> _Tarefa_: Que pessoas são identificadas pelo nome no texto abaixo sobre o tabu da menstruação?

> _Texto fornecido_:
◆ ◆ ◆
Curiosamente, a entidade responsável pela aprovação dos emojis, a Unicode Consortium, rejeitou a imagem escolhida através de uma votação pública: umas cuecas com duas gotas vermelhas. Seria aceite, já este ano, uma muito mais anódina gota de sangue. “Se há emojis para tudo o que faz parte da nossa vida quotidiana, então também deve haver para o período”, reitera a presidente da União de Mulheres Alternativa e Resposta (UMAR), Maria José Magalhães. “Um emoji pode ser importante porque é sinal de maior diálogo entre os mais novos sobre este tema e acaba por ajudar a combater o tabu”, acrescenta a também docente da Faculdade de Psicologia e de Ciências da Educação da Universidade do Porto. Afinal, estima-se que mais de 90% dos internautas utilizem estes símbolos nas suas conversas digitais.
Habituada a ver as amigas a pedirem um penso higiénico ou um tampão em surdina às colegas – “como se fosse um crime”– quando se esqueciam deles em casa, Inês Barge decidiu fazer uma tese de mestrado sobre a gestão da higiene menstrual e a perceção das mulheres relativamente aos seus direitos sexuais e reprodutivos. Acredita que os resultados do estudo representam apenas uma visão parcial da realidade, já que das 160 entrevistadas, 86 eram licenciadas. “A maioria diz falar sobre o tema e, à partida, já ninguém acredita nos mitos de antigamente, como não cozinhar ou não lavar o cabelo quando se está com o período, mas isso não significa que o preconceito tenha desaparecido”, afirma a jovem de 25 anos.
Uma das recomendações saídas da investigação é a existência de dispensadores automáticos de pensos higiénicos ou tampões nas escolas. Inês Barge lamenta que na Faculdade de Letras da Universidade do Porto, onde tirou a sua licenciatura, os produtos de higiene feminina deixados nas casas de banho pelo Coletivo Feminista de Letras tenham sido recentemente vandalizados. A denúncia foi feita, nas redes sociais, pelo grupo de estudantes que descreve “a brutalidade com que destruíram caixas [de pensos higiénicos e de tampões], rasgaram cartazes e roubaram material angariado” no âmbito da campanha pela equidade menstrual. “Uma prova de que existe tabu”, remata Inês Barge.
O silêncio tem implicações na saúde. “Ainda é preciso esclarecer as mulheres que toleram queixas que não tolerariam se estivessem mais bem informadas. Algumas têm fluxos muito abundantes e muito frequentes, o que pode causar anemias, e se não souberem que não é normal, põem a sua saúde em risco. Muitas vezes resignam-se porque a avó e a mãe também sofreram”, constata a ginecologista Marcela Forjaz.
◆ ◆ ◆
> _Listagem apresentada_:
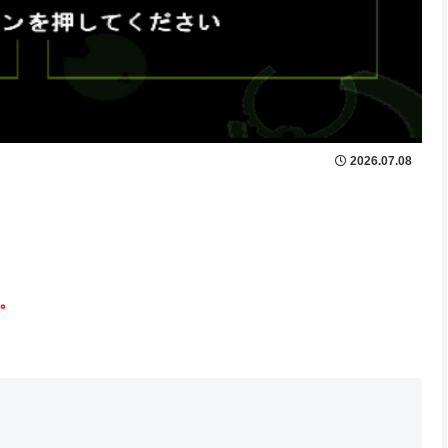
2026.07.08
。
◆ ◆ ◆
> _Resposta_:
- Maria José Magalhães
- Inês Barge
- Marcela Forjaz